DeAnne Smith, comedian

Success is being happy, being creative and having ample time to enjoy friends and family …

DeAnne Smith frequently reduces entire audiences to tears, of the happy kind, and has graced stages at comedy festivals around the world including the Edinburgh Fringe Festival, the Melbourne International Comedy Festival, the Iceland Comedy Festival and Just for Laughs Montreal and Chicago to name a few. Her casual cleverness, razor-sharp wit and extraordinary ukulele skills have earned her legions of fans the world over and she’s coming to The Arts Centre Gold Coast as part of the Melbourne International Comedy Festival Roadshow. DeAnne spared a few minutes to chat with The Weekend Edition Gold Coast about horrible advice, neurosis and making people laugh for a living.

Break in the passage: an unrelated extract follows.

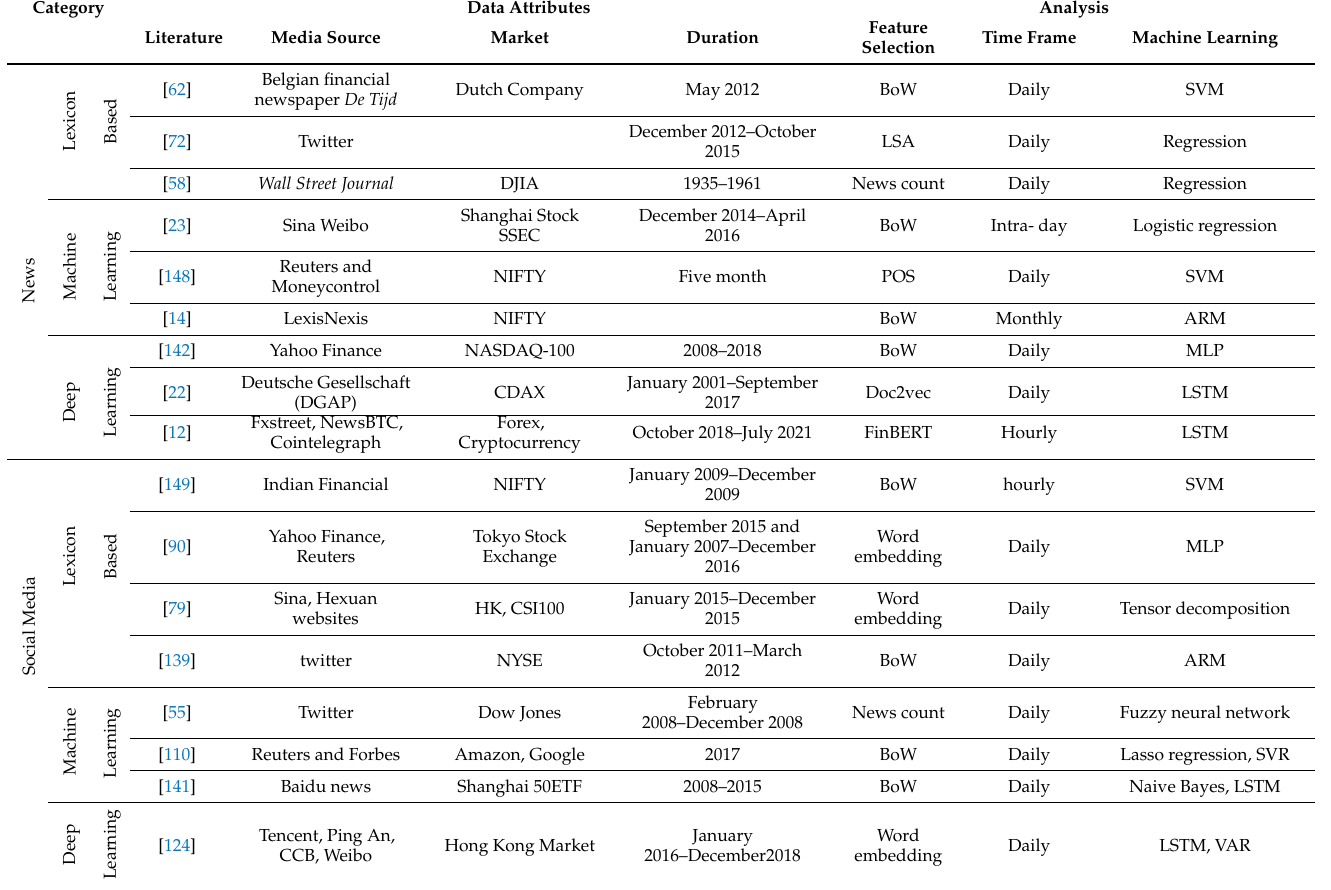
Table 3. Comparison of news and social media sentiment analysis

You’re performing at the Melbourne International Comedy Festival Roadshow, what hints can you give us about your show?
I can say that you will be surprised and entertained. The comedians I’m with on the Roadshow are all hilarious and unique. There’s something for everyone!

The ukulele makes an appearance in a lot of your shows. Do you have any other hidden talents?
I’m quite good at juggling. This skill has only made it into the act once, though, when I was performing for kids and panicked!

You Tweeted some concerns about cyber security this week. What prompted these concerns?
My girlfriend (who’s in Canada) and I try to keep the, let’s politely call it ‘romance’ alive while I’m traveling. I realised recently that every sexy photo she’s sent me is also stored in a mysterious tech cloud somewhere. Some savvy cyber nerd must be having a field day.

You’ve performed all over the world and won a swag of awards, what would you consider to be your career highlight so far?
One big highlight was performing for Roseanne Barr during NBC’s Last Comic Standing and having her tell me she loves me and that I’ve got ‘swagger’. I still haven’t come down from that high.

Where do find inspiration?
Everywhere! At the moment, examining my own neurotic thought processes is providing a lot of humour. I almost had a breakdown in a cafe the other day when the barista asked me if I wanted my milk cold or steamed. I don’t know, what’s normal? I just want to be normal! (I wish I hadn’t actually said this. I did.)

Were you the class clown at school?
Not at all. I was quite reserved in school.

And back then, what did you want to be when you grew up?
A judge. But then I realised I’d have to go to law school and be a lawyer first, so I opted for stand-up. It’s like being a judge without the work!

Do your friends and family always appreciate your hilarity?
Yes! I asked my 90-year-old grandma if she wanted me to get a tattoo for her, as I was getting one for my other grandma who had passed away. She said that she didn’t approve so I asked her if she wanted me to get ‘I don’t approve’ tattooed on me, she laughed and actually wrote out the phrase for me! It’s now tattooed on my arm and we both love it.

Do you ever tire of people asking you to tell them a joke when you say you’re a comedian?
I generally say that I don’t give it away for free, which gets a laugh and gets me out of having to tell a joke.

Take us back to your first comedy gig – what can you remember?
It was at the Comedy Nest in Montreal. The lights were too bright, I rambled, but I was hooked!

If you could give that girl just starting out her comedy career any advice, what would it be?
Quit. If she takes that horrible advice, she’s not cut out for comedy anyway. If she disregards it entirely and does her own thing, she’s probably got what it takes to succeed in this crazy world!

You’ve obviously had plenty of success with what you do, but what in your life are you most proud of?
I’m proud of doing my own thing, managing my own career, and never doing anything that compromises my integrity. Let’s hope I can still say this in ten years!

What’s the best thing about being you right now?
Answering these questions. It feels very nice when someone is interested in my little experiences and opinions!

What’s your personal definition of ‘success’?
Being happy, being creative and having ample time to enjoy friends and family.

If you weren’t a comedian, what would you be doing?
Crying in a corner somewhere probably.